Good combined rations and frequency declines were good for the industry, but some of those reforms led to drops in permanent disability benefits below what employers and labor eventually decided what they should be, which led to the SB 863 reforms.

After earning his law degree from Georgetown University in 1971 Nolan went to work for a string of insurance groups and holding companies working on securities laws, acquisitions and divestitures, and eventually got licensed to practice law in Maryland, Virginia and California.

Following his retirement from CWCI and a short sabbatical, Nolan intends to reenter the insurance industry or corporate-regulatory law field.

He said he’d consider something fulltime, possibly another post with a nonprofit like CWCI, “if something else comes my way.”

Nolan, who is 67, noted the break in work is allow him to tackle a number or chores his wife has waiting for him, “including cleaning out the garage” of his Danville home.

“It’s that time in my life where one chapter closes and another chapter starts,” he said.

Tom Rowe, president and CEO of State Compensation Insurance Fund and chairman of the CWCI board, hailed Nolan’s leadership.

“We knew this day would eventually arrive, and extend our sincere appreciation to Michael for all his contributions to CWCI, its members, and the California workers’ compensation system,” Rowe said in a statement. “Under Michael’s steady and insightful leadership, CWCI has remained an indispensable resource for our members and the industry by generating reliable data that helps them make informed business decisions, track industry trends, and analyze key issues in the industry.”
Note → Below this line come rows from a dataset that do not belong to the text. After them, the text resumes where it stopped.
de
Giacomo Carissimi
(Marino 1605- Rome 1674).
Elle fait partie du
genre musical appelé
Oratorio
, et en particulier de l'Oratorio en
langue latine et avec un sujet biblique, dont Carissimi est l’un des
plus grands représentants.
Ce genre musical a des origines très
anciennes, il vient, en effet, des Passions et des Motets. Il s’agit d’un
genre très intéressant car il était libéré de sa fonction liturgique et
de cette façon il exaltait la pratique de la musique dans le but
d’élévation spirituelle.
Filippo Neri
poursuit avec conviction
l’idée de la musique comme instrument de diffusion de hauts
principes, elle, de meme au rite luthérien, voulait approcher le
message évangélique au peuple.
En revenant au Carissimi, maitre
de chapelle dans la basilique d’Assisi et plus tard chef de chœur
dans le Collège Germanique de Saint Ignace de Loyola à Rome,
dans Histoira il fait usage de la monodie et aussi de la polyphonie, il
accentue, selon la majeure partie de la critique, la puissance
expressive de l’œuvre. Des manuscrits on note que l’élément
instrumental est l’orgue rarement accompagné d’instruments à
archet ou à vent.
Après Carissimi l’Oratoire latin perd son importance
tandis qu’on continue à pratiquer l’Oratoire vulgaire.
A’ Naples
CWCI was established in 1964, and is a private, nonprofit organization of insurers licensed to write workers’ comp in California, as well as public and private self-insured employers, who serve as associate members.

Oakland-based CWCI’s primary function is to generate data that can be used to identify and monitor system-wide trends, assist members in assessing their own operations, and to analyze key issues of interest to the workers’ comp community and public policymakers. CWCI members include insurers that write roughly 80 percent of the workers’ comp business in the state, and two dozen public and private self-insured employers.